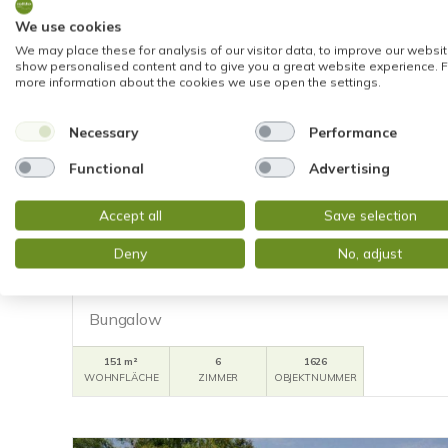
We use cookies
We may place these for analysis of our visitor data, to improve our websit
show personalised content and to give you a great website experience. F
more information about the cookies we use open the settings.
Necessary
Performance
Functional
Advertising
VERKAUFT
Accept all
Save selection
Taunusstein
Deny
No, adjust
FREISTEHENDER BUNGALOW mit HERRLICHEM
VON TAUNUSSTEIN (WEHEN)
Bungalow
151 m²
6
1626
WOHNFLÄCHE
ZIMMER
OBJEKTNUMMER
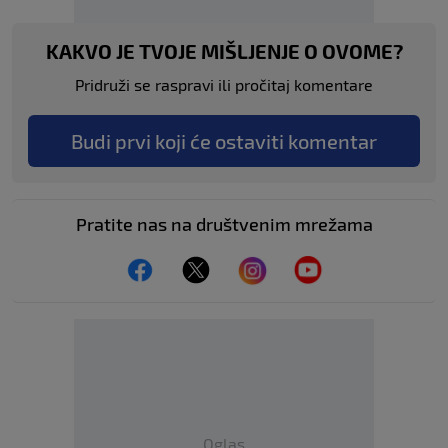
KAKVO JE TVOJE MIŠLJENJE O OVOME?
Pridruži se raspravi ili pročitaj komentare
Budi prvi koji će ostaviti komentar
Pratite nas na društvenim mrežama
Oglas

### WORK TASK
Pick out each line in the listing that has the word "cookies" in it, and copy those lines out in full.

### WRITTEN ANSWER
We use cookies
more information about the cookies we use open the settings.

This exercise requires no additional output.